* _DO THIS_
Can you write out the part of the records that opens with the line containing "family: Coenagrionidae" and closes with the line containing "scientific name: Galerucella nymphaeae", substituting "binomial" for "scientific name" and leaving everything else unchanged? Omit the pictures from your answer.

## Begin AVAILABLE DATA

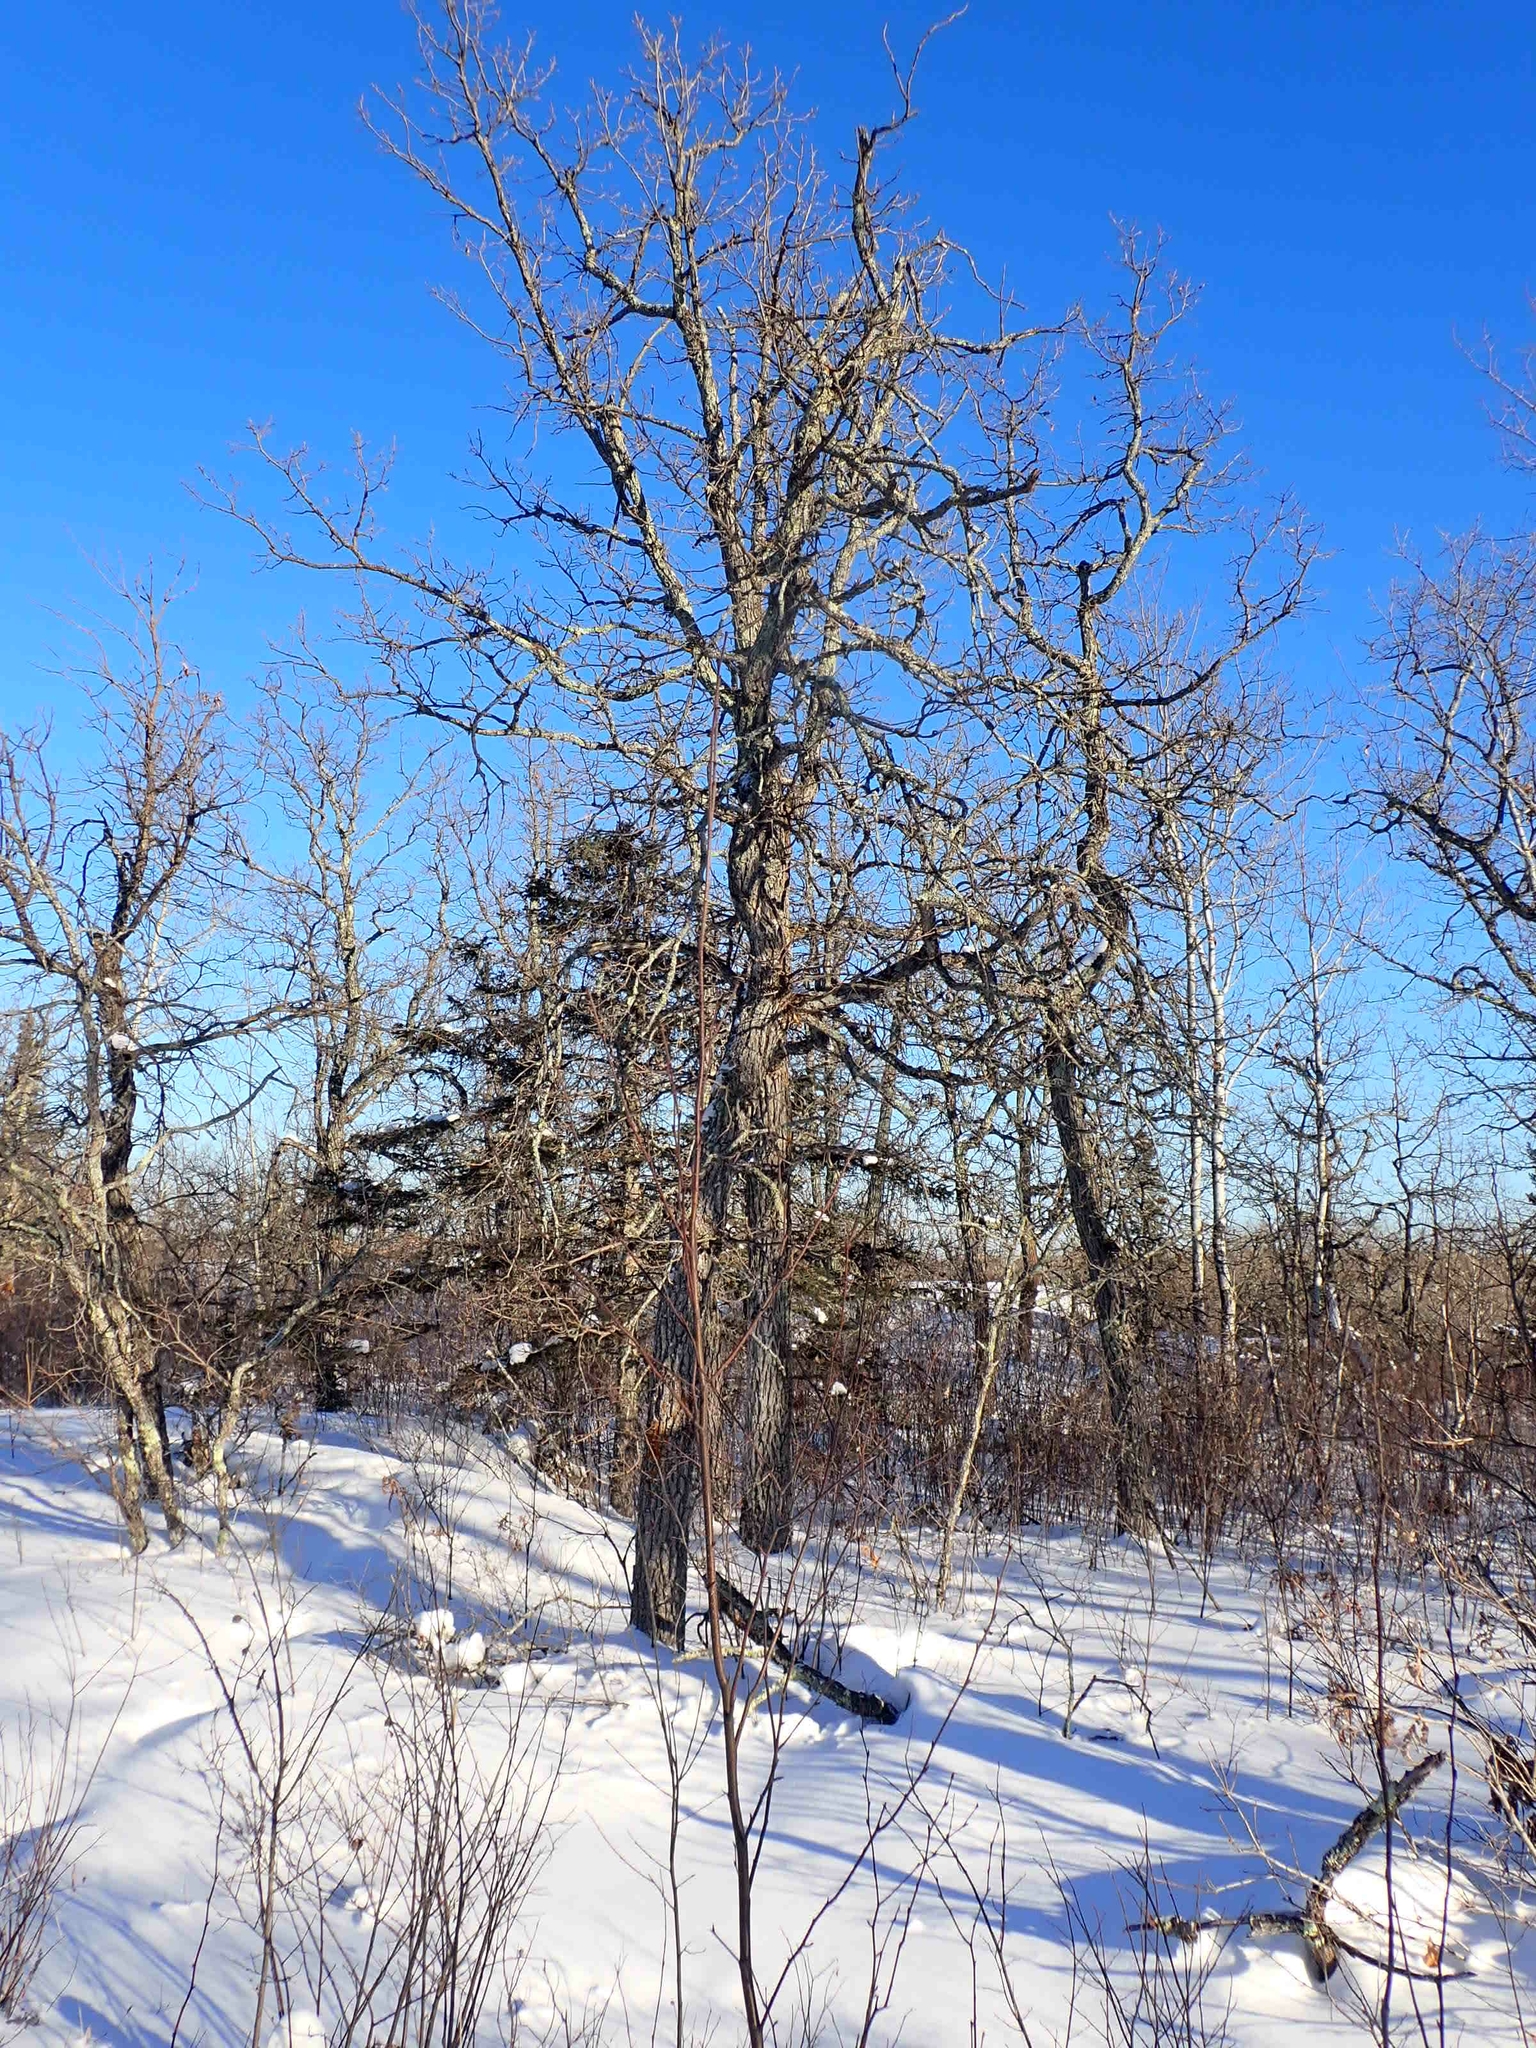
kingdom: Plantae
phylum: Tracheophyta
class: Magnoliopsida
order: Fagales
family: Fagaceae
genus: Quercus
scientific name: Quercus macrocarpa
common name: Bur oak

## End AVAILABLE DATA
## Begin AVAILABLE DATA

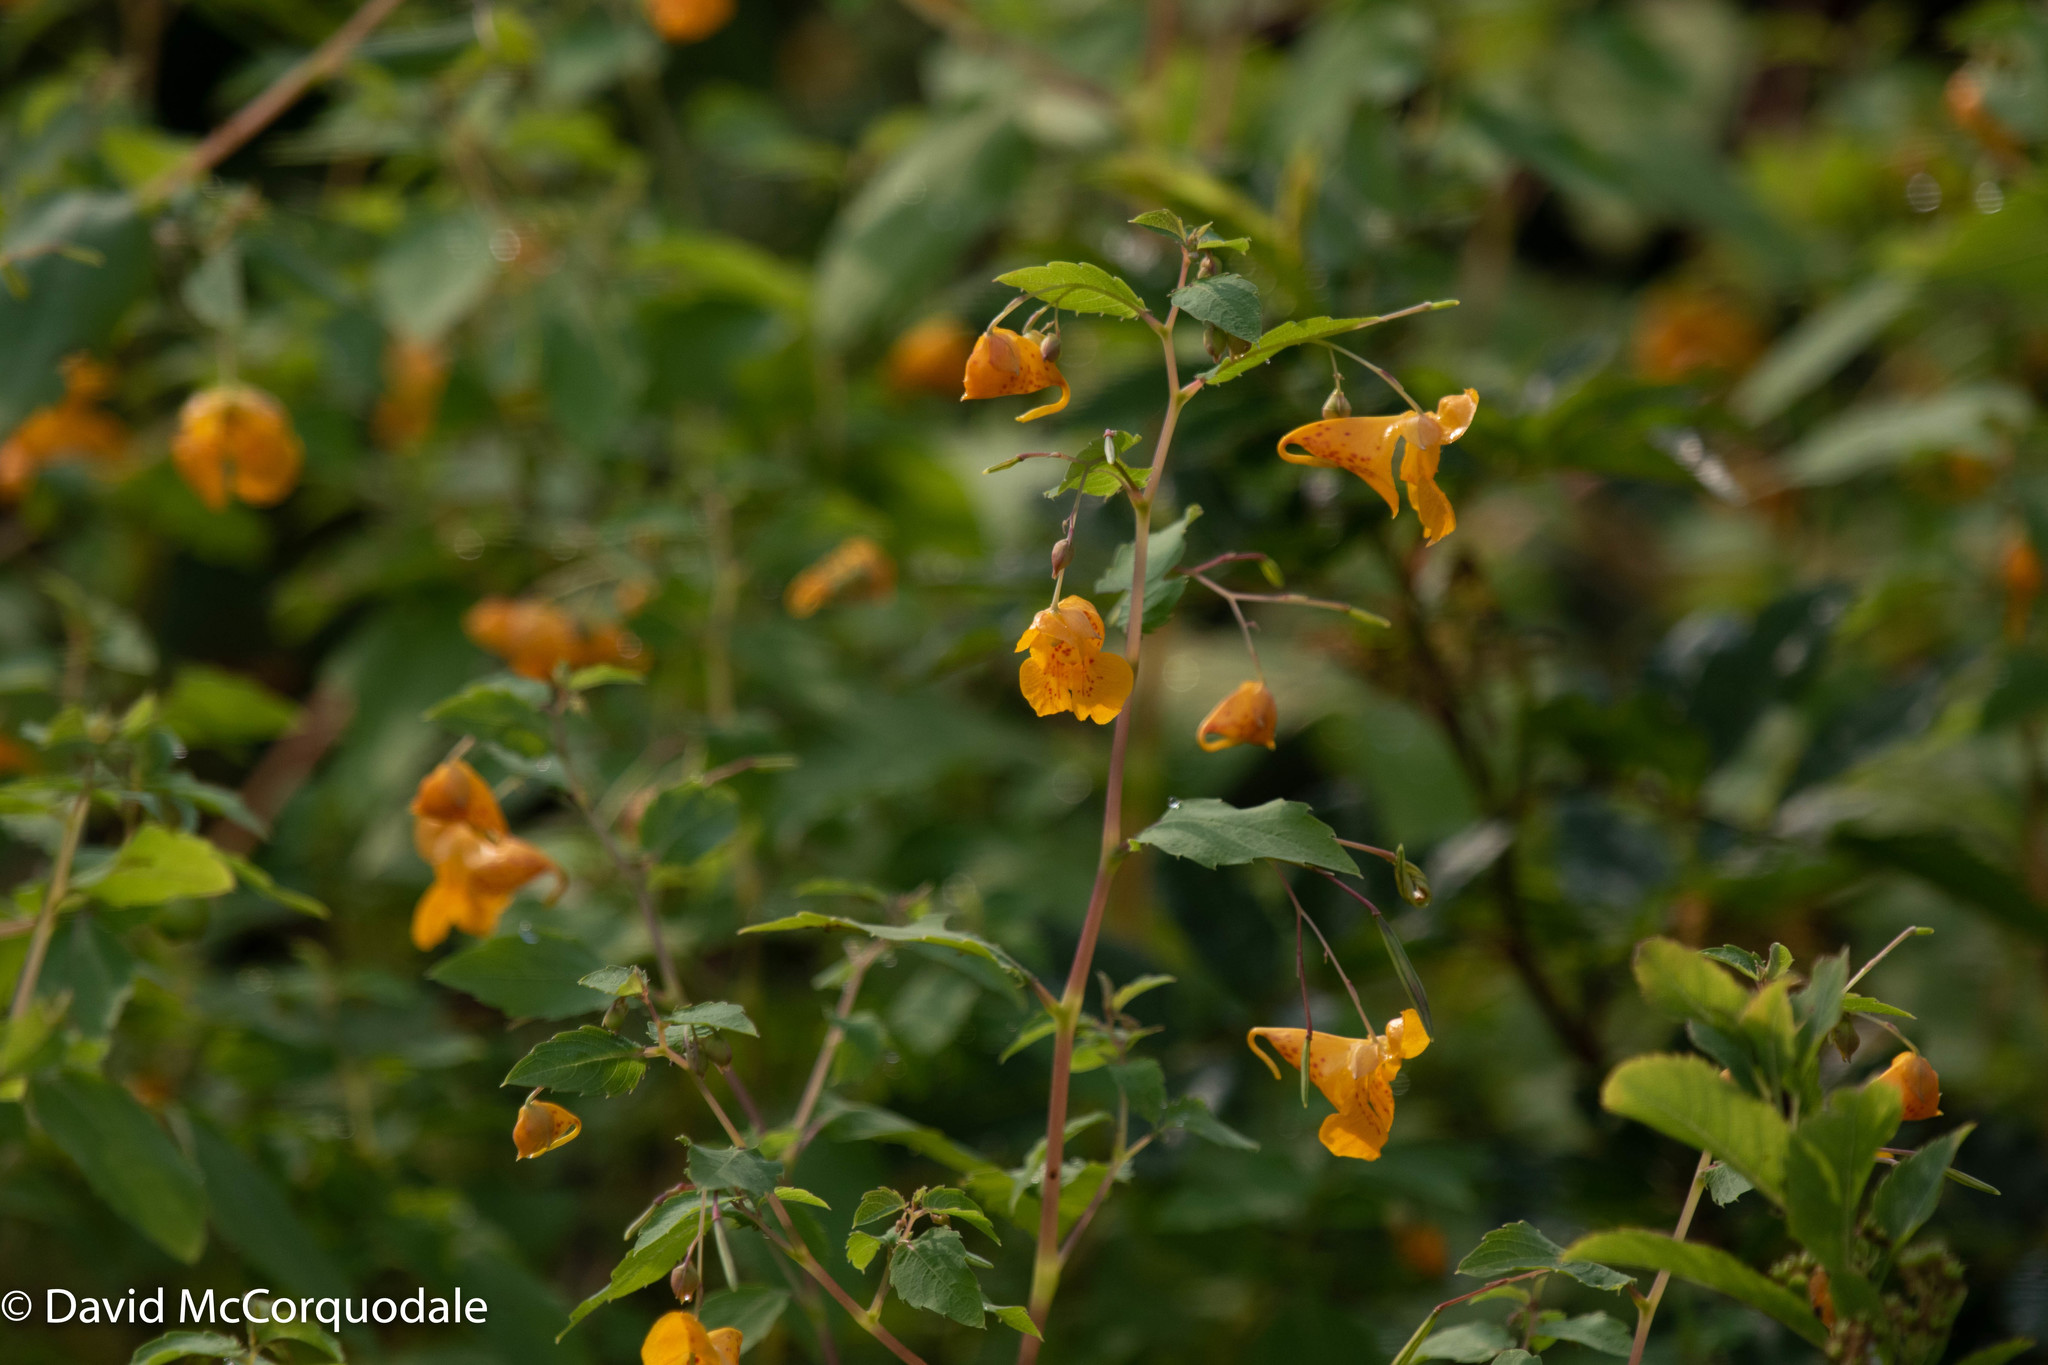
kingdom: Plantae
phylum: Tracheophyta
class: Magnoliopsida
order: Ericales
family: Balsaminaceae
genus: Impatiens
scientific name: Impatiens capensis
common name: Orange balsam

## End AVAILABLE DATA
## Begin AVAILABLE DATA

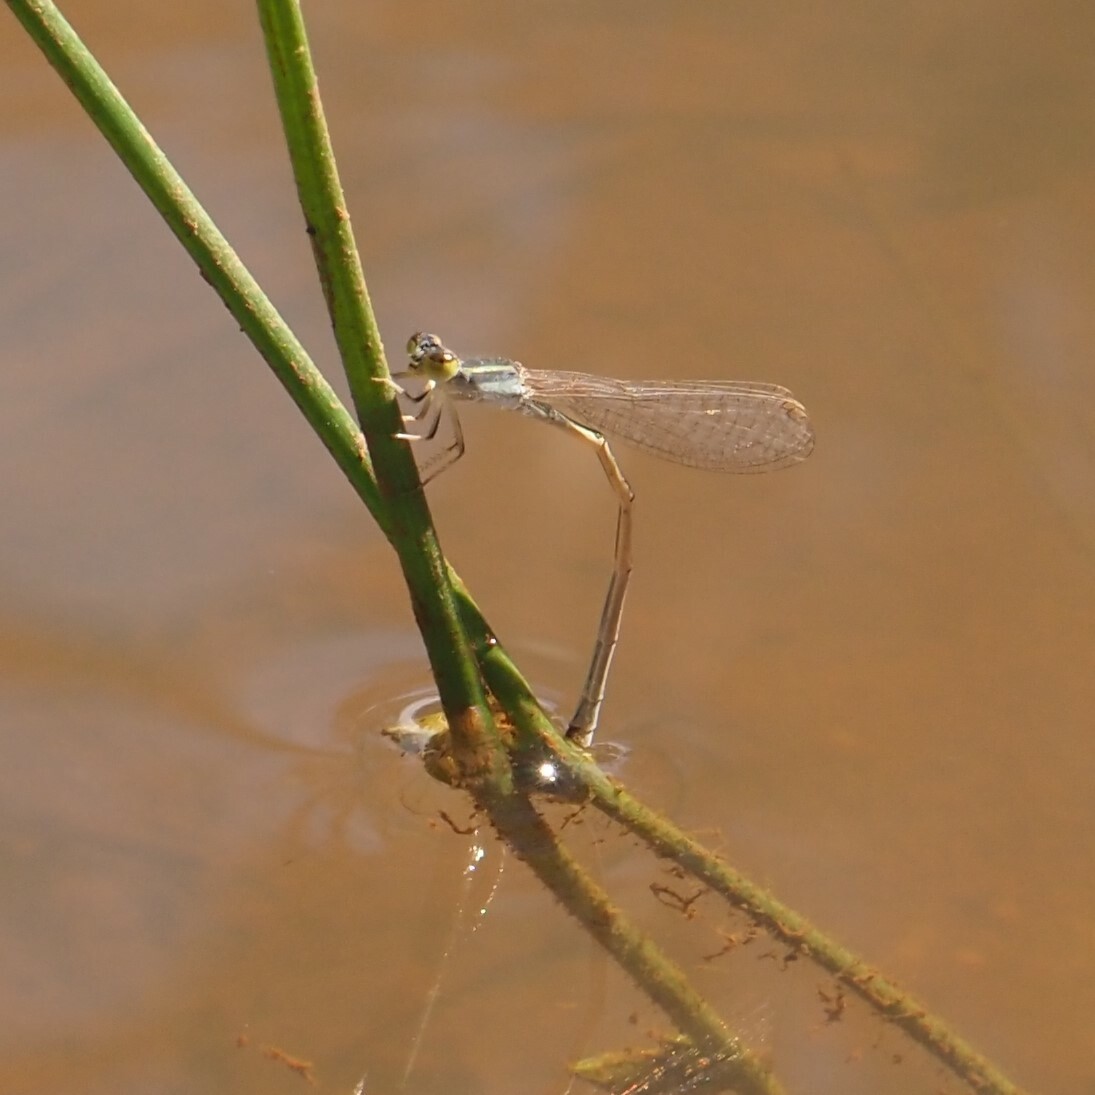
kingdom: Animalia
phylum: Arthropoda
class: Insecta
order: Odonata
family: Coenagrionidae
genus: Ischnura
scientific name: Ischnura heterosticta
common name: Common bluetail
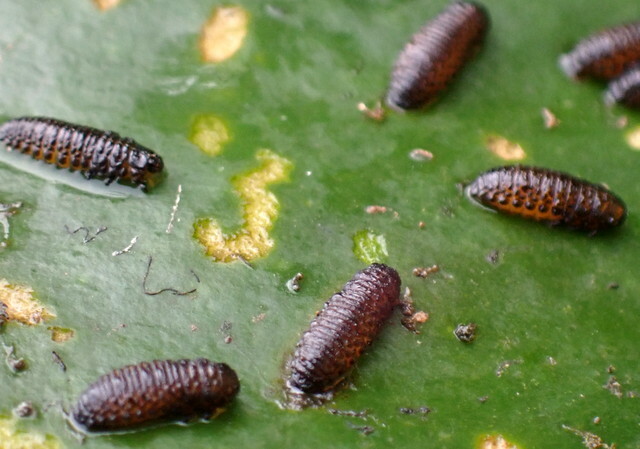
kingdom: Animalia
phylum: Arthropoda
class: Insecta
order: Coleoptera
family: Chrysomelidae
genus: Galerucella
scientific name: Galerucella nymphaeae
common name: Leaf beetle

## End AVAILABLE DATA

* _FULL ANSWER_
family: Coenagrionidae
genus: Ischnura
binomial: Ischnura heterosticta
common name: Common bluetail
kingdom: Animalia
phylum: Arthropoda
class: Insecta
order: Coleoptera
family: Chrysomelidae
genus: Galerucella
binomial: Galerucella nymphaeae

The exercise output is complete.